Signed-off-by: Sowmini Varadhan <sowmini.varadhan@oracle.com>
Acked-by: Santosh Shilimkar <santosh.shilimkar@oracle.com>
Signed-off-by: David S. Miller <davem@davemloft.net>

3 files changed, 26 insertions, 18 deletions

diff --git a/net/rds/connection.c b/net/rds/connection.c
index b86e188bde32..fe9d31c0b22d 100644
--- a/net/rds/connection.c
+++ b/net/rds/connection.c
@@ -683,6 +683,7 @@ void rds_conn_path_connect_if_down(struct rds_conn_path *cp)
             !test_and_set_bit(RDS_RECONNECT_PENDING, &cp->cp_flags))
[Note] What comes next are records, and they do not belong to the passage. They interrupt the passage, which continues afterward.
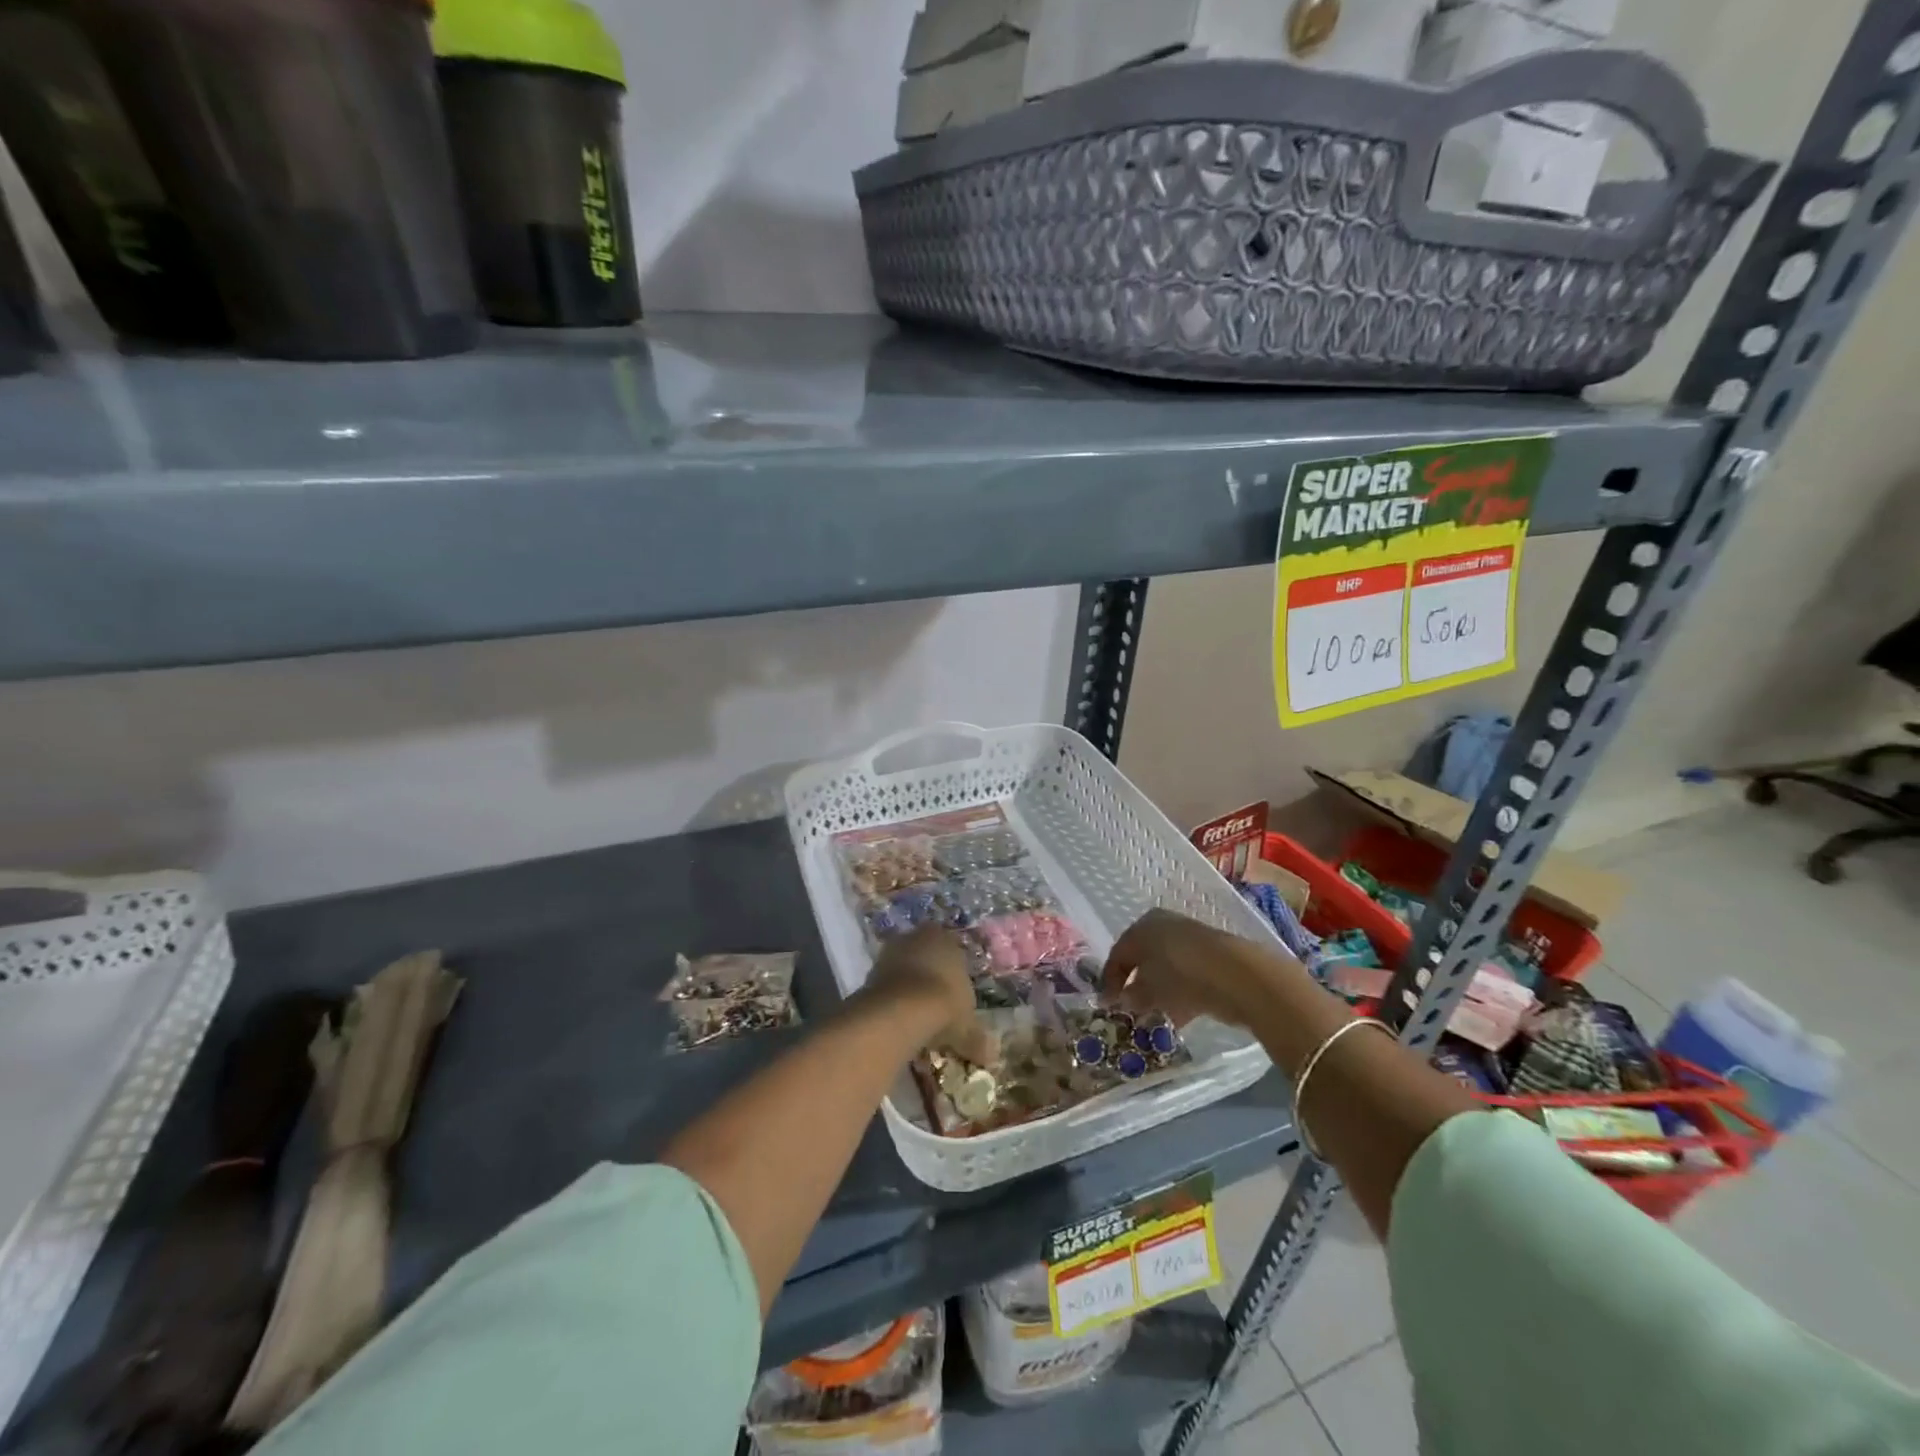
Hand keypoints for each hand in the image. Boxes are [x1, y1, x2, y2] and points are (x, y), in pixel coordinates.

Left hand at [864, 927, 994, 1063]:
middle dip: (929, 976)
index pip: (952, 950)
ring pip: (903, 967)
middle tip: (935, 1005)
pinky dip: (892, 998)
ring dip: (907, 986)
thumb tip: (990, 1056)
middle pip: (925, 955)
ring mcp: (891, 951)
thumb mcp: (967, 1027)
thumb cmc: (945, 1005)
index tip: (954, 996)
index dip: (953, 974)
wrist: (903, 1009)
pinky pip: (886, 983)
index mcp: (946, 938)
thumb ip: (976, 1039)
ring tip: (915, 1016)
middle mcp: (918, 937)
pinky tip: (897, 1018)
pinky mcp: (870, 970)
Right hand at [1100, 908, 1302, 1028]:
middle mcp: (1163, 926)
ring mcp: (1190, 940)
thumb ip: (1131, 996)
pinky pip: (1186, 977)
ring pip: (1165, 969)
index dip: (1109, 981)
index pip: (1118, 953)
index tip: (1106, 1005)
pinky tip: (1178, 1017)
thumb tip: (1122, 1000)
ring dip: (1157, 993)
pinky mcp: (1212, 957)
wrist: (1236, 974)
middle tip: (1129, 1010)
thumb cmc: (1179, 975)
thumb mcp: (1147, 989)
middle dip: (1134, 985)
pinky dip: (1179, 995)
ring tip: (1153, 1019)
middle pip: (1142, 959)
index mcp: (1141, 926)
                 queue_delayed_work(rds_wq, &cp->cp_conn_w, 0);
 }
+EXPORT_SYMBOL_GPL(rds_conn_path_connect_if_down);
 
 void rds_conn_connect_if_down(struct rds_connection *conn)
 {
diff --git a/net/rds/tcp_connect.c b/net/rds/tcp_connect.c
index 05f61c533ed3..d6839d96d539 100644
--- a/net/rds/tcp_connect.c
+++ b/net/rds/tcp_connect.c
@@ -60,7 +60,19 @@ void rds_tcp_state_change(struct sock *sk)
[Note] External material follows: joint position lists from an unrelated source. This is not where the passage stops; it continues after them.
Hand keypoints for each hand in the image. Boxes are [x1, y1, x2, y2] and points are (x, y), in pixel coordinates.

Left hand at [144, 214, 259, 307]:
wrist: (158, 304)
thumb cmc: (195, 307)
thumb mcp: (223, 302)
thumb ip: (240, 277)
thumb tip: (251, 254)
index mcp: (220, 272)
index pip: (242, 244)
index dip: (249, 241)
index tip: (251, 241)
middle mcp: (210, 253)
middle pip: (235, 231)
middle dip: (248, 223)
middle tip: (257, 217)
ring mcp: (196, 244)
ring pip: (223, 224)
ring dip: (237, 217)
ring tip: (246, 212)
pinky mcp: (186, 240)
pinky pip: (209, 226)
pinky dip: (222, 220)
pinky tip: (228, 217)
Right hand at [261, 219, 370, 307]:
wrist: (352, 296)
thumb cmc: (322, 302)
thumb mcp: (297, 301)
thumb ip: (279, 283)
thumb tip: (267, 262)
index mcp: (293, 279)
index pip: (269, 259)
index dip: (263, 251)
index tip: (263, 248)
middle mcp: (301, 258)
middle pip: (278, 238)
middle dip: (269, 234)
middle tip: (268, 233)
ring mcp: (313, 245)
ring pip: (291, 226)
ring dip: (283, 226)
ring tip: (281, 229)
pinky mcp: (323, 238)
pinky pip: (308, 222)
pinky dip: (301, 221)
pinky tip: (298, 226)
         case TCP_SYN_RECV:
                 break;
         case TCP_ESTABLISHED:
-                rds_connect_path_complete(cp, RDS_CONN_CONNECTING);
+                /* Force the peer to reconnect so that we have the
+                 * TCP ports going from <smaller-ip>.<transient> to
+                 * <larger-ip>.<RDS_TCP_PORT>. We avoid marking the
+                 * RDS connection as RDS_CONN_UP until the reconnect,
+                 * to avoid RDS datagram loss.
+                 */
+                if (cp->cp_conn->c_laddr > cp->cp_conn->c_faddr &&
+                    rds_conn_path_transition(cp, RDS_CONN_CONNECTING,
+                                             RDS_CONN_ERROR)) {
+                        rds_conn_path_drop(cp);
+                } else {
+                        rds_connect_path_complete(cp, RDS_CONN_CONNECTING);
+                }
                 break;
         case TCP_CLOSE_WAIT:
         case TCP_CLOSE:
diff --git a/net/rds/tcp_listen.c b/net/rds/tcp_listen.c
index c9c496844cd7..f74bab3ecdca 100644
--- a/net/rds/tcp_listen.c
+++ b/net/rds/tcp_listen.c
@@ -83,25 +83,20 @@ struct rds_tcp_connection *rds_tcp_accept_one_path(struct rds_connection *conn)
 {
         int i;
         bool peer_is_smaller = (conn->c_faddr < conn->c_laddr);
-        int npaths = conn->c_npaths;
-
-        if (npaths <= 1) {
-                struct rds_conn_path *cp = &conn->c_path[0];
-                int ret;
-
-                ret = rds_conn_path_transition(cp, RDS_CONN_DOWN,
-                                               RDS_CONN_CONNECTING);
-                if (!ret)
-                        rds_conn_path_transition(cp, RDS_CONN_ERROR,
-                                                 RDS_CONN_CONNECTING);
-                return cp->cp_transport_data;
-        }
+        int npaths = max_t(int, 1, conn->c_npaths);
 
-        /* for mprds, paths with cp_index > 0 MUST be initiated by the peer
+        /* for mprds, all paths MUST be initiated by the peer
          * with the smaller address.
          */
-        if (!peer_is_smaller)
+        if (!peer_is_smaller) {
+                /* Make sure we initiate at least one path if this
+                 * has not already been done; rds_start_mprds() will
+                 * take care of additional paths, if necessary.
+                 */
+                if (npaths == 1)
+                        rds_conn_path_connect_if_down(&conn->c_path[0]);
                 return NULL;
+        }
 
         for (i = 0; i < npaths; i++) {
                 struct rds_conn_path *cp = &conn->c_path[i];
@@ -171,8 +166,8 @@ int rds_tcp_accept_one(struct socket *sock)
         mutex_lock(&rs_tcp->t_conn_path_lock);
         cp = rs_tcp->t_cpath;
         conn_state = rds_conn_path_state(cp);
-        if (conn_state != RDS_CONN_CONNECTING && conn_state != RDS_CONN_UP &&
-            conn_state != RDS_CONN_ERROR)
+        WARN_ON(conn_state == RDS_CONN_UP);
+        if (conn_state != RDS_CONN_CONNECTING && conn_state != RDS_CONN_ERROR)
                 goto rst_nsk;
         if (rs_tcp->t_sock) {
                 /* Need to resolve a duelling SYN between peers.